NewsNation

Effects of superfast solar storm winds may be felt on Earth

TOPSHOT - The aurora borealis, also known as northern lights, illuminates the sky along the Ring Road in southeastern Iceland, between Jokulsarlon glacier lagoon and Hofn, on October 7, 2018. (Photo by Mariana SUAREZ / AFP) (Photo by MARIANA SUAREZ/AFP via Getty Images)

(NewsNation) — The effects of solar winds of up to 1.8 million mph carrying charged particles could be headed in Earth’s direction Thursday.

The winds would come from what weather experts have identified as a gigantic “coronal hole” on the sun’s surface — or cooler, less dense regions of the sun with open magnetic fields that thrust superfast solar winds out into space.


Detected on Nov. 28 by Space Weather Live, the storm particles are expected to have effects here on Earth, despite only receiving a G1 rating on a scale of 1 to 5 from Spaceweather.com.

“The gaseous material is flowing from a canyon-like hole in the sun’s atmosphere,” the sun and Earth news site said.  

One possible effect, for example, is the chance for more auroras, as these solar storms, which are also known as geomagnetic storms, can attach themselves to and travel down the magnetic field lines at the North and South poles into Earth’s atmosphere.

An image of a coronal mass ejection observed by NASA’s Solar and Heliospheric Observatory, or SOHO, satellite in 2001. Credit: ESA/NASA/SOHO

That means the auroras in Earth’s Northern Hemisphere — the Aurora Borealis or the Northern Lights — and the auroras in the Southern Hemisphere — the Aurora Australis or Southern Lights — may very well be supercharged in the coming days.

“There remains a slight chance for visible auroras over the far north of Scotland where skies are clear,” the U.K.’s Met Office told the Daily Mail Wednesday.

Conversely, these charged particles could also affect Earth’s power grids, including increasing the drag on low Earth-orbiting spacecraft and giving satellites issues.

These types of storms — or “disturbances” — are common, especially as the sun is nearing the middle of its 11-year solar cycle. Only this time, the hole is huge and is facing Earth.

As NASA describes it, there is a new solar cycle every 11 years. During the course of each cycle, the sun’s magnetic poles flip, causing the sun’s surface to transition from “relatively calm to active and stormy.”
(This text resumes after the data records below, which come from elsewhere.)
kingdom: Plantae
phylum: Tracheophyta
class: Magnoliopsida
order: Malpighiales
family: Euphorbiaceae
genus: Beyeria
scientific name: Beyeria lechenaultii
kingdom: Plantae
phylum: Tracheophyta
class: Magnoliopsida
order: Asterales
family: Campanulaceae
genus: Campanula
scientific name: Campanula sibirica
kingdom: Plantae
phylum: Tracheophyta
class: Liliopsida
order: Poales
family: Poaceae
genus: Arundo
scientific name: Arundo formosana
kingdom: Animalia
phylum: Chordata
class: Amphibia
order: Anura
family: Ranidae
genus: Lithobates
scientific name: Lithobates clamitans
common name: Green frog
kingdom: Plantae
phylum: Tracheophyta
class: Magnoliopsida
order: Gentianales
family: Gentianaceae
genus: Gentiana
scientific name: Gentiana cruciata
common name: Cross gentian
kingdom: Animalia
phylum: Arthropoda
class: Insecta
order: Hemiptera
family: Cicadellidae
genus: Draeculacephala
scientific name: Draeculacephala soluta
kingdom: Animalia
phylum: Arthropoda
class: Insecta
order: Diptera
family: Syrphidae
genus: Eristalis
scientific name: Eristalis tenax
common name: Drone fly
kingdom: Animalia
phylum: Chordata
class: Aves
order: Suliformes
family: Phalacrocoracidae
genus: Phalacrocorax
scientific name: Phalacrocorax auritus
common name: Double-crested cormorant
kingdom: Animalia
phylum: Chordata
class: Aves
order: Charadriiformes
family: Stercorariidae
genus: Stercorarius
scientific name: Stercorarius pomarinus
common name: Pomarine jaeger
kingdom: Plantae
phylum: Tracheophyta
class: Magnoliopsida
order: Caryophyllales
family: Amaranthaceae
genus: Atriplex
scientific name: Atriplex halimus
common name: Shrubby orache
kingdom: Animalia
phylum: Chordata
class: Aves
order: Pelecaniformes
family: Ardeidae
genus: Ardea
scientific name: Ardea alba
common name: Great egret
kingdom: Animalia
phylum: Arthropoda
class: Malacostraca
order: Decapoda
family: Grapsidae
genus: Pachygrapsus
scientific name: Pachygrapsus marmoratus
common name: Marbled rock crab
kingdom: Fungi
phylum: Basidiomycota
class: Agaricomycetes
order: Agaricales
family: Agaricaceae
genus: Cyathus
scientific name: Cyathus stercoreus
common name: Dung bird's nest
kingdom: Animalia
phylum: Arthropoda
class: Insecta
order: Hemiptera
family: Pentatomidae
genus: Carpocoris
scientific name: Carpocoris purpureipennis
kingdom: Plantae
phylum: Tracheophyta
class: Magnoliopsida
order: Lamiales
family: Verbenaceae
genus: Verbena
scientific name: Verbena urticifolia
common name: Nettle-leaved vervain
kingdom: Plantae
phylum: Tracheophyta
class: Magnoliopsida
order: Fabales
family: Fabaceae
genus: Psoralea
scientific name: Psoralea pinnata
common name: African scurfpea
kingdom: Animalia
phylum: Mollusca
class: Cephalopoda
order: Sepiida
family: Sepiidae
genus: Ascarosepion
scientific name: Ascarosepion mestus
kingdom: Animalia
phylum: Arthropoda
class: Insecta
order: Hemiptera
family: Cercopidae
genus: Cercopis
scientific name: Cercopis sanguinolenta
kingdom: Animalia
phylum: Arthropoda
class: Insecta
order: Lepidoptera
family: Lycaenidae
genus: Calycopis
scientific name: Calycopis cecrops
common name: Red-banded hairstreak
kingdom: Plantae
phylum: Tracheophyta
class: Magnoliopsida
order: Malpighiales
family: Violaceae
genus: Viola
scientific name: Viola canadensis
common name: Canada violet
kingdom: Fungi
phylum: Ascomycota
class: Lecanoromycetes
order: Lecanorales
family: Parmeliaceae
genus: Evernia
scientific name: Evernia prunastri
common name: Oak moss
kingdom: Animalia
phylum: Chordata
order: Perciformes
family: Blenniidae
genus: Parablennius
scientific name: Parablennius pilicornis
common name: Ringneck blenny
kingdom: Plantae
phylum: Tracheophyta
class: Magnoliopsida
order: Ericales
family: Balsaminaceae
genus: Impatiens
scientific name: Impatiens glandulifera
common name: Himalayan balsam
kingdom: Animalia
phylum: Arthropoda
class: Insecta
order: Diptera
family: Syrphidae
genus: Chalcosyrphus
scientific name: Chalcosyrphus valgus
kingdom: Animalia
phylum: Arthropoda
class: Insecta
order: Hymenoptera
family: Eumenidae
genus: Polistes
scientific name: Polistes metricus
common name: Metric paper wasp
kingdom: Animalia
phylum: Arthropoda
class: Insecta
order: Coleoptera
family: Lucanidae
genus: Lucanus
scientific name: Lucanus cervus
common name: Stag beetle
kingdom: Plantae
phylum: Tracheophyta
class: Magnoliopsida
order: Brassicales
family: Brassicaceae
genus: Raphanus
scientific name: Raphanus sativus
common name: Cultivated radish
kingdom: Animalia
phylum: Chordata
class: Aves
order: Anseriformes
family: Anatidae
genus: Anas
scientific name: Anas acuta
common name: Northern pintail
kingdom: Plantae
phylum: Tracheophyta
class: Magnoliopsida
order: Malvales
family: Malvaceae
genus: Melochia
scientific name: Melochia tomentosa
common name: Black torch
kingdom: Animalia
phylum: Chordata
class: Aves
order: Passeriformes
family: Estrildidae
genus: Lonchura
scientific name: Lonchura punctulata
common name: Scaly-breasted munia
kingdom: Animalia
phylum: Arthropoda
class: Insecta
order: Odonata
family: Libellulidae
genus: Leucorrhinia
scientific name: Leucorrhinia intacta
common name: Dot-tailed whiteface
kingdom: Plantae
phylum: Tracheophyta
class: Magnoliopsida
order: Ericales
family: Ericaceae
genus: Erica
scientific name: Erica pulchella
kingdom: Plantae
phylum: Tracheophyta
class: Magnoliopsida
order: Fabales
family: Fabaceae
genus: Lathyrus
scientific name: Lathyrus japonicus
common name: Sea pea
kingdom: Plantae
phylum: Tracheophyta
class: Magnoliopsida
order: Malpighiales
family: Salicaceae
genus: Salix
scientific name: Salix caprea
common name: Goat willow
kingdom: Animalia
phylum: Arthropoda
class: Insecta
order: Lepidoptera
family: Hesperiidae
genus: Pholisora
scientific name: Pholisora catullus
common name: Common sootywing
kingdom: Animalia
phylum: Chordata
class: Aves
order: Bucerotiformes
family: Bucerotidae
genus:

It then takes roughly another 11 years for the sun’s North and South poles to flip back again. Solar maximum is defined as the cycle’s peak; then, once the sun’s magnetic poles flip, the quiet period is known as “solar minimum.”

As the last solar minimum occurred in December 2019, the current adverse occurrences on the sun are indications of the transition back.

This split image shows the difference between an active sun during solar maximum (on the left, captured in April 2014) and a quiet sun during solar minimum (on the right, captured in December 2019). December 2019 marks the beginning of Solar Cycle 25, and the sun’s activity will once again ramp up until solar maximum, predicted for 2025. Credits: NASA/SDO

A worst-case scenario would be similar to one in 1859, when a massive geomagnetic superstorm known as “the Carrington event” sent a burst of magnetized plasma toward Earth, causing telegraph systems to malfunction, disrupting communications on the ground and setting off dazzling auroral displays.  

According to a 2019 study by astrophysicists, however, the probability of the sun causing a storm strong enough to affect electrical and communication infrastructures around the globe again in the next decade only reaches 1.9% maximum, experts say. 

While some reports predict the storm will reach Earth on Dec. 1, other projections indicate a Dec. 2 arrival.